Reproduce the records below verbatim, from their first line through the line that contains "ମୂର୍ତ୍ତିମାନଙ୍କୁ", both ends included.

## begin

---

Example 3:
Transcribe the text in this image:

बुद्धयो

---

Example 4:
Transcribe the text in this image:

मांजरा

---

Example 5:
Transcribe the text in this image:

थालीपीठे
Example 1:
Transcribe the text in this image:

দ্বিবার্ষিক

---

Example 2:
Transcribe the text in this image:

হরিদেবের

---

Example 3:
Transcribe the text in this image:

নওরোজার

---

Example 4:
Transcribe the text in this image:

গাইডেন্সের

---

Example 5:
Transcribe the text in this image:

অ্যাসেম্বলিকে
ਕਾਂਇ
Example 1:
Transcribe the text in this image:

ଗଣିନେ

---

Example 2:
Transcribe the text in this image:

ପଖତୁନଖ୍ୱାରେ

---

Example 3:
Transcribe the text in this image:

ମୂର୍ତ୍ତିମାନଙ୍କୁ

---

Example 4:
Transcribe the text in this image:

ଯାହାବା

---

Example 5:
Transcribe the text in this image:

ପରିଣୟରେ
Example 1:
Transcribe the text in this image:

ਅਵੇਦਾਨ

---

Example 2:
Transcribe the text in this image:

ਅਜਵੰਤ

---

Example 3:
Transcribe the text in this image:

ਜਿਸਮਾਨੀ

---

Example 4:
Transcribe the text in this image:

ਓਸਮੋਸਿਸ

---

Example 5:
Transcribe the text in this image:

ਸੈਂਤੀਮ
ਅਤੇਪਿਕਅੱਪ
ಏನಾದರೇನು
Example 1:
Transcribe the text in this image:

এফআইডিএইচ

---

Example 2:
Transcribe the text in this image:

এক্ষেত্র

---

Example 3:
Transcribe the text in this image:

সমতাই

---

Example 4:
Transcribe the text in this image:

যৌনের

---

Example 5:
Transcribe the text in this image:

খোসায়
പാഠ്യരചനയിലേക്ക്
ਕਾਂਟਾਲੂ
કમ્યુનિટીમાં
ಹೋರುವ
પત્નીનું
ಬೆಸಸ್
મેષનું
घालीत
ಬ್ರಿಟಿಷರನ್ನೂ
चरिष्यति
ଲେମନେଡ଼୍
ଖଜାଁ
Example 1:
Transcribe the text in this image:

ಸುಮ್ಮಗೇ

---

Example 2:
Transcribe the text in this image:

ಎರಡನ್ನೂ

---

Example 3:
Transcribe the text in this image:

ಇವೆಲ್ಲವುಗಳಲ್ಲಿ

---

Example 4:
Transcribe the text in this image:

## end

§ **RESPONSE**
---

Example 3:
Transcribe the text in this image:

बुद्धयो

---

Example 4:
Transcribe the text in this image:

मांजरा

---

Example 5:
Transcribe the text in this image:

थालीपीठे
Example 1:
Transcribe the text in this image:

দ্বিবার্ষিক

---

Example 2:
Transcribe the text in this image:

হরিদেবের

---

Example 3:
Transcribe the text in this image:

নওরোজার

---

Example 4:
Transcribe the text in this image:

গাইডেন্সের

---

Example 5:
Transcribe the text in this image:

অ্যাসেম্বলিকে
ਕਾਂਇ
Example 1:
Transcribe the text in this image:

ଗଣିନେ

---

Example 2:
Transcribe the text in this image:

ପଖତୁନଖ୍ୱାରେ

---

Example 3:
Transcribe the text in this image:

ମୂର୍ତ୍ତିମାନଙ୍କୁ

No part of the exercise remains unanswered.